I drove home from work yesterday with a tear in my eye and gratitude in my heart. I had a monitor in the trunk and odds and ends from my desk in the front seat. I drove away from my cubicle and office building not knowing the next time I would be back.
My heart was also full of gratitude. I was driving home to the arms of my family in a peaceful well stocked house. I was fully aware of the blessings of being a knowledge worker in a time where it is possible to work in isolation.
I was aware of the momentous event this is in my son’s life. This was his first day of an unknown number of days of isolation with only parents as a teen growing into his own life. How will he think of his world where you need to be separate from other people to be safe? He wants to see friends and play with them. Then I’m hit with the gratitude and responsibility that I have an opportunity to teach by doing. He can watch me. He can watch me live a peaceful life despite the fear and isolation.

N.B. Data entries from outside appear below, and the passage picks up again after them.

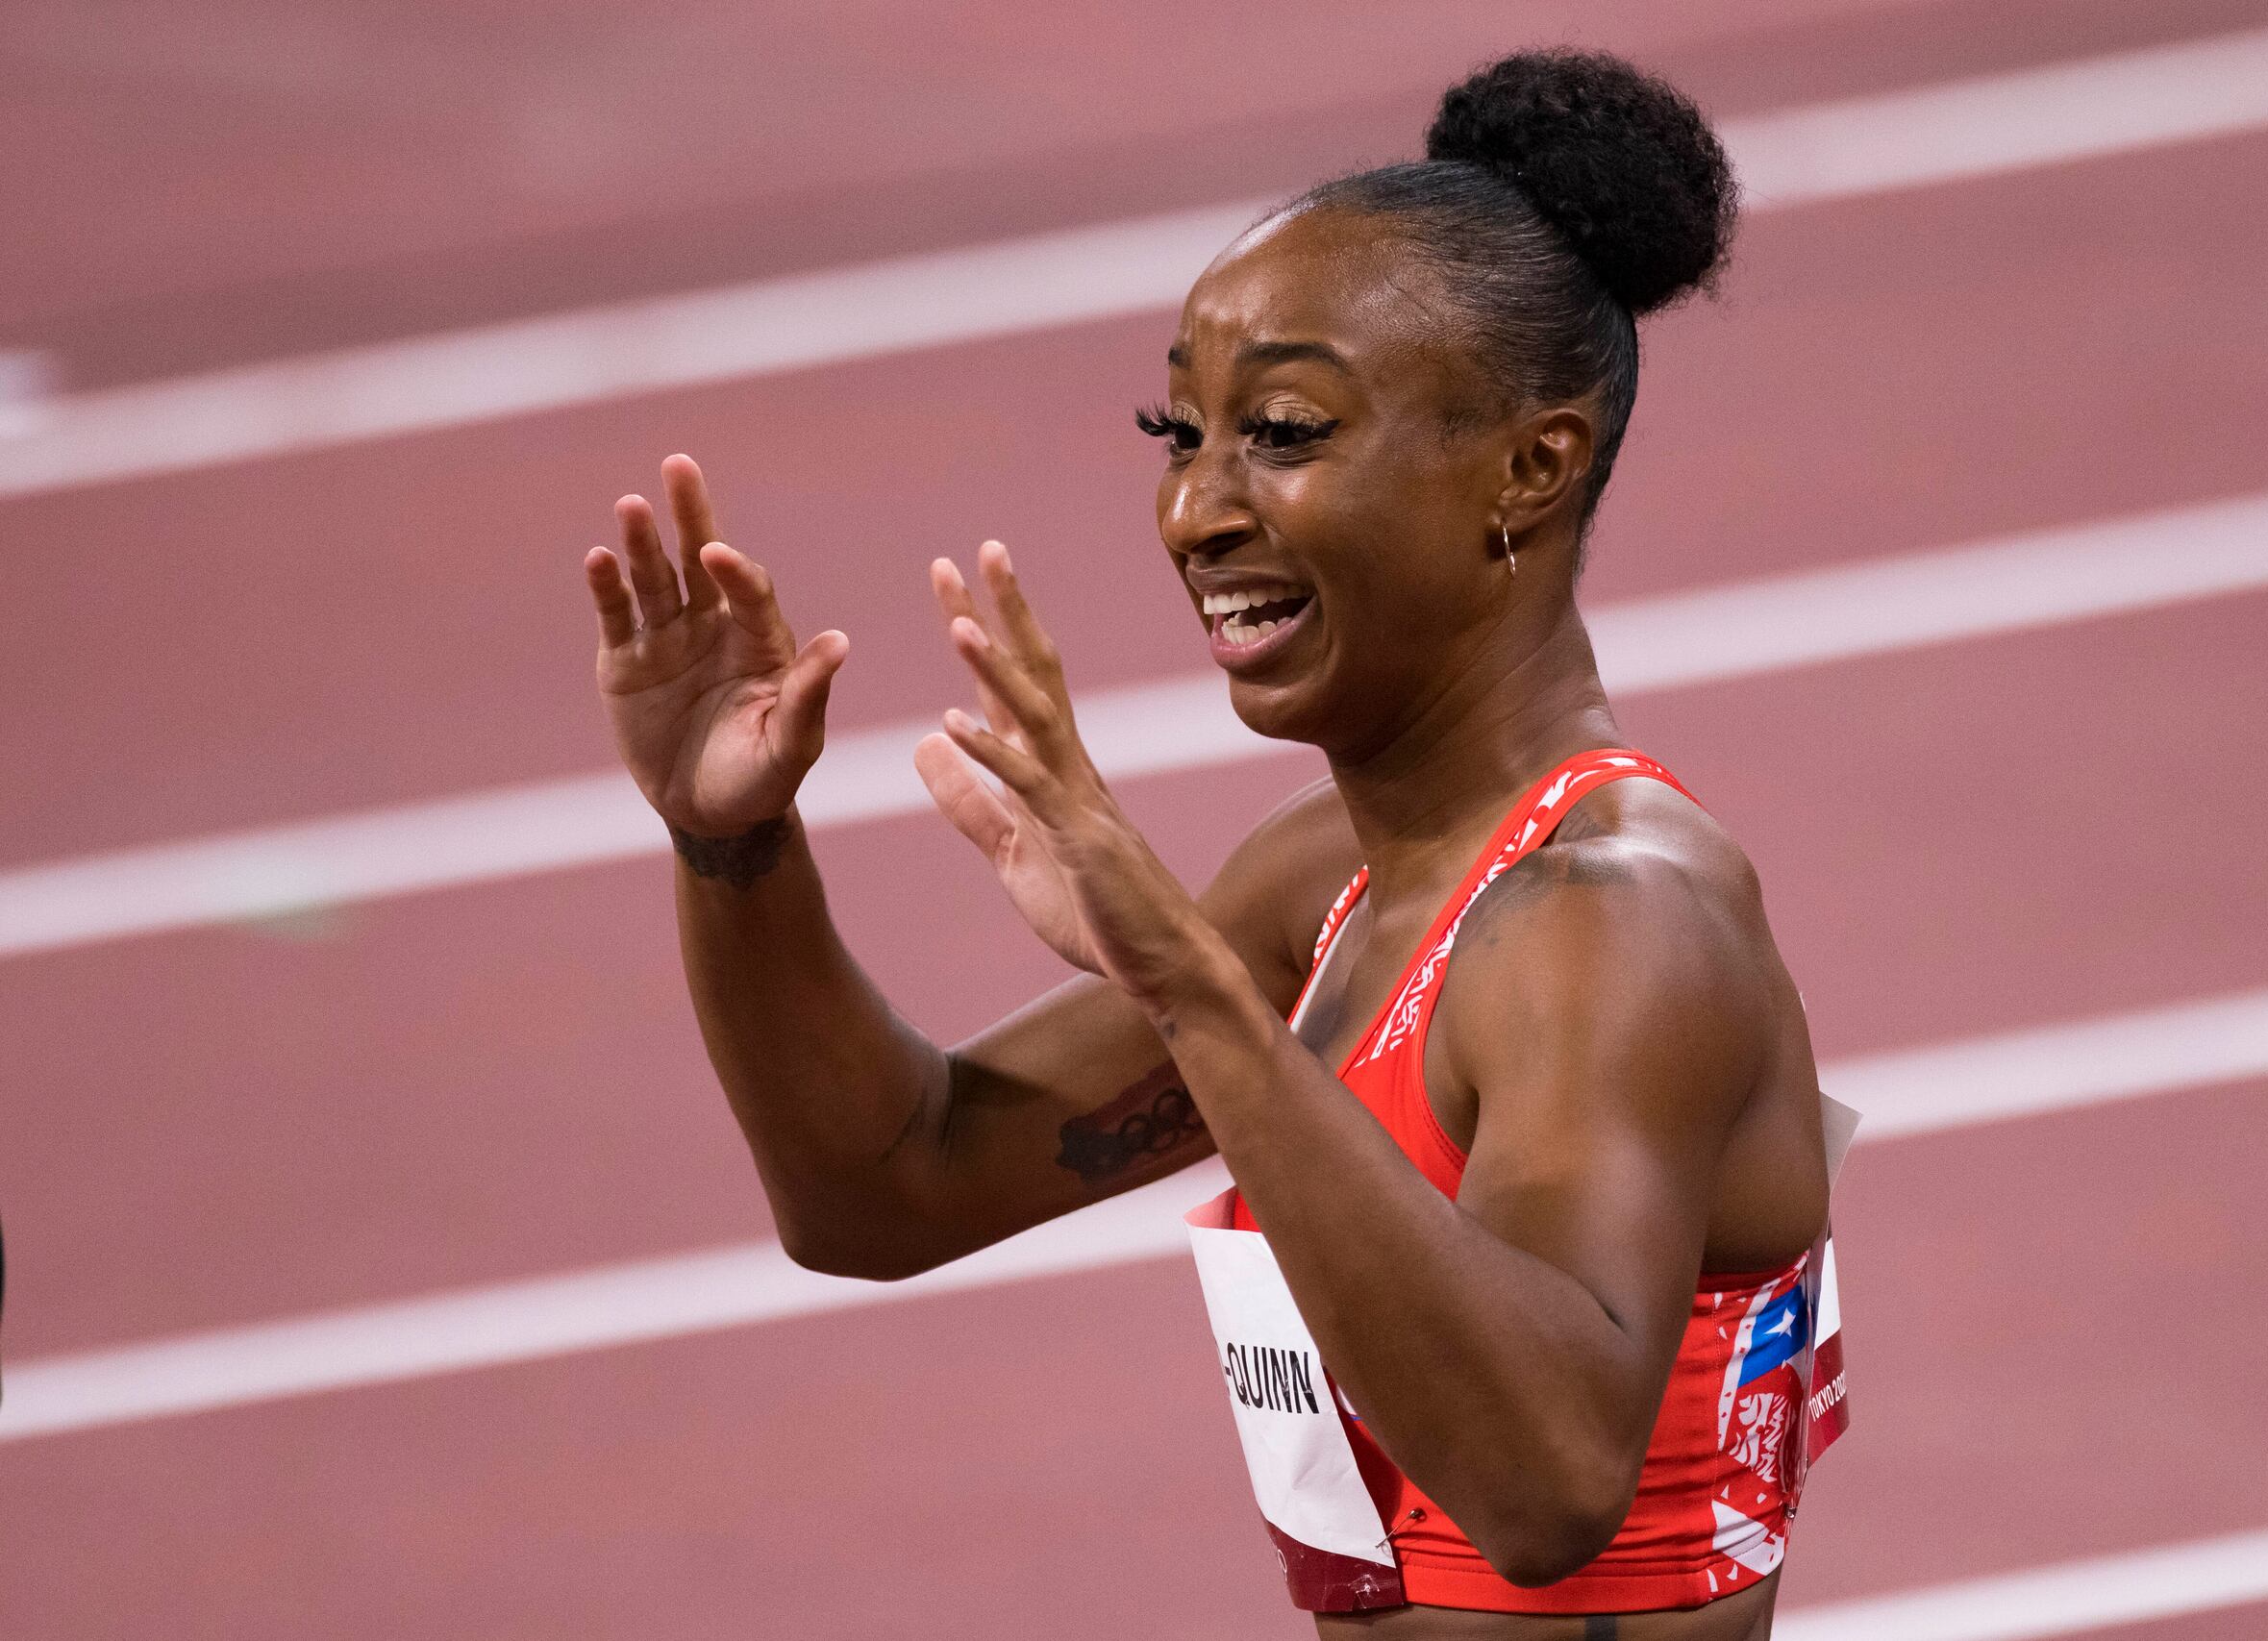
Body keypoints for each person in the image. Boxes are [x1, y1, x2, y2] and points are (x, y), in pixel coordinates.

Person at [583, 50, 1847, 1639]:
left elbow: (1541, 1487)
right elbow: (879, 1190)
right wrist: (736, 848)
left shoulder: (1614, 919)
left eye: (1286, 432)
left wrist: (1190, 988)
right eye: (1180, 431)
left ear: (1531, 464)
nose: (1196, 509)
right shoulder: (1326, 883)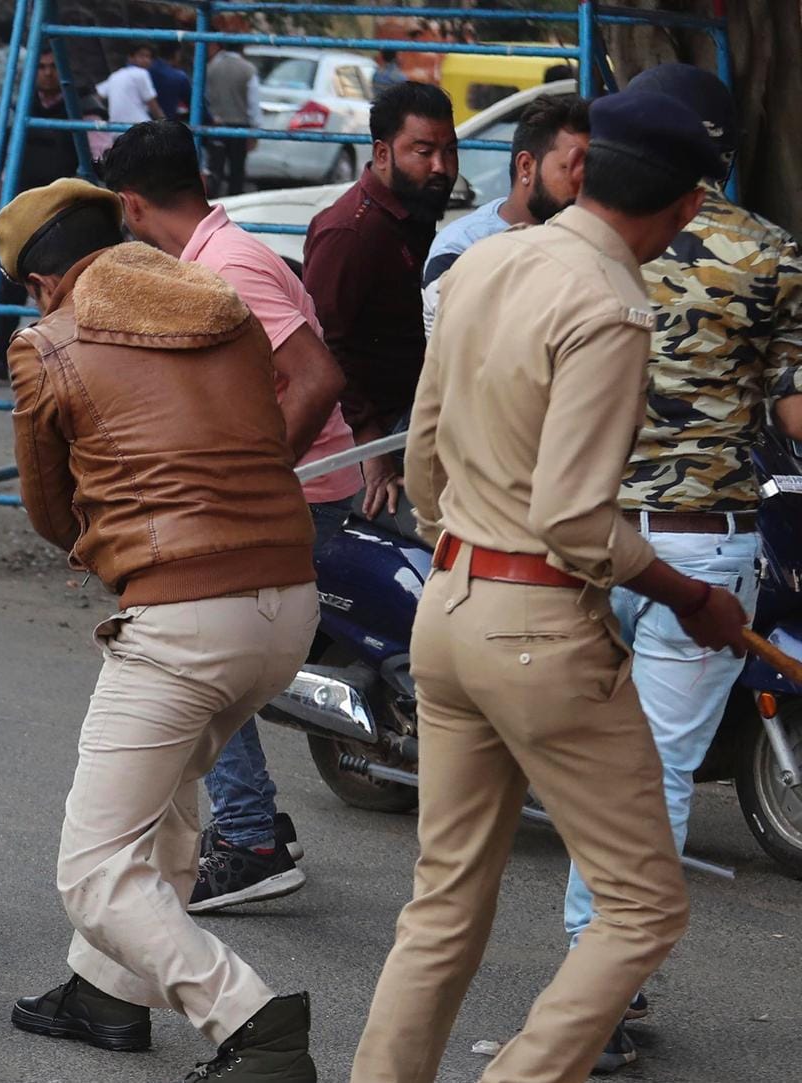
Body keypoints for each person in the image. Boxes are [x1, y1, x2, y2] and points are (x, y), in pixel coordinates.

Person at [350, 88, 742, 1083]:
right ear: (690, 208)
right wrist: (689, 594)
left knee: (444, 900)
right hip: (536, 625)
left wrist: (465, 554)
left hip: (451, 600)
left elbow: (425, 444)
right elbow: (574, 517)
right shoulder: (611, 305)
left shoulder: (488, 259)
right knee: (645, 901)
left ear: (580, 167)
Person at [0, 179, 321, 1081]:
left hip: (183, 618)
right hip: (289, 599)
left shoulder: (47, 344)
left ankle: (251, 1021)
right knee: (172, 792)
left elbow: (48, 507)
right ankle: (108, 992)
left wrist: (122, 551)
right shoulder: (225, 309)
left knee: (93, 869)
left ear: (44, 280)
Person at [557, 64, 802, 1075]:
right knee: (647, 776)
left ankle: (597, 979)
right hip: (700, 542)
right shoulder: (767, 253)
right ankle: (598, 990)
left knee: (577, 760)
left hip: (569, 536)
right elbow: (793, 404)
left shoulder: (557, 246)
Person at [99, 120, 361, 914]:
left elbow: (315, 378)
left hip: (303, 489)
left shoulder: (229, 269)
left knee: (198, 651)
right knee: (208, 653)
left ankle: (248, 836)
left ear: (133, 205)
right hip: (298, 483)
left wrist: (257, 483)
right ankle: (245, 825)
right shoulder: (213, 259)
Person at [303, 81, 457, 519]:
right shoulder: (352, 233)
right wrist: (373, 449)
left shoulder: (411, 215)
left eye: (449, 151)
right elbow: (325, 347)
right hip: (379, 436)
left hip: (414, 415)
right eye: (423, 152)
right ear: (383, 153)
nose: (441, 167)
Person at [423, 93, 590, 335]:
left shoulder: (588, 239)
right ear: (526, 166)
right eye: (570, 167)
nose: (582, 181)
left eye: (589, 169)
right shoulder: (461, 247)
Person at [0, 46, 99, 385]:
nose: (47, 73)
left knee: (60, 295)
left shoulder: (84, 111)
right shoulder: (22, 109)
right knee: (8, 288)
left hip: (64, 219)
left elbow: (96, 162)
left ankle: (62, 367)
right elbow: (4, 162)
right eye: (42, 67)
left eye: (52, 67)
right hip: (23, 214)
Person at [202, 42, 261, 197]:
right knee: (237, 169)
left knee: (215, 167)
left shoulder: (211, 68)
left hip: (215, 124)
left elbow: (204, 96)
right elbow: (253, 103)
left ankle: (212, 201)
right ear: (242, 48)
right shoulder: (248, 69)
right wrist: (255, 131)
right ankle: (235, 200)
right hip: (239, 126)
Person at [94, 43, 165, 127]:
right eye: (142, 56)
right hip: (138, 127)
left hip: (115, 128)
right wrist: (165, 123)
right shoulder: (142, 73)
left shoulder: (115, 75)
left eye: (148, 57)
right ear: (131, 58)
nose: (146, 60)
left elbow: (96, 97)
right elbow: (153, 105)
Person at [148, 42, 191, 120]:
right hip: (163, 125)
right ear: (177, 54)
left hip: (140, 124)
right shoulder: (178, 77)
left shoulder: (146, 70)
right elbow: (195, 105)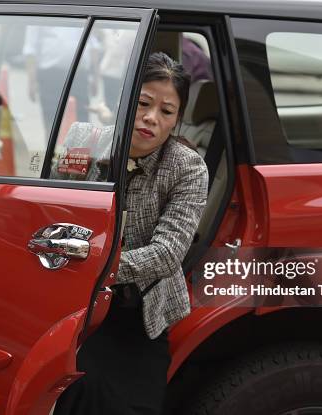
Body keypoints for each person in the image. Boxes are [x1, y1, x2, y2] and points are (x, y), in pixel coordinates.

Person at [52, 52, 209, 415]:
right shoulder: (84, 141)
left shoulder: (188, 168)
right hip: (81, 301)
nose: (151, 118)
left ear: (176, 120)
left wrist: (95, 265)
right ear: (125, 102)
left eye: (166, 112)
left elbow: (168, 253)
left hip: (143, 311)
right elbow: (57, 209)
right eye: (143, 103)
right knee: (70, 395)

I look forward to the conversations not about chores and xbox rules but instead about the unique opportunity we have as a family to spend this time together.
I’m aware of so many emotions running around in my head. I have fear and stress. I also have hope and excitement.
I love work. It makes me feel useful. I’m grateful that I’m able to still work. But I’m also scared to be doing it in such an isolated environment. Working from home has never been something I really enjoyed. In college I studied in the library and labs and socialized in the dorms. I have always enjoyed the separation of these lives. I’m optimistic about the opportunities for me and my team to learn to better communicate and better document our work. Of course I know that for some tasks I will get better focus and be more efficient.
I do have fear about the social and economic ramifications of systems falling apart. But I also know that we will have opportunities to help put these systems back together even with small acts. I have hope that these systems will now have opportunities to make adjustments that will better serve the communities.
Later that evening we all talked and visited as a family. My son wants to use this time to grow his fitness. This is in response to track season being canceled. He wants me to join him. I’m hit with the realization that I will be learning from him in our time together. Already seeing the possibilities that are arising in this time of chaos.
I look forward to this opportunity of solitude. To show up for my coworkers and family. To show leadership. To inspire and to learn.
It is not all roses and rainbows. This tragedy is real. But I don’t have to crumble. I can still learn and grow and contribute.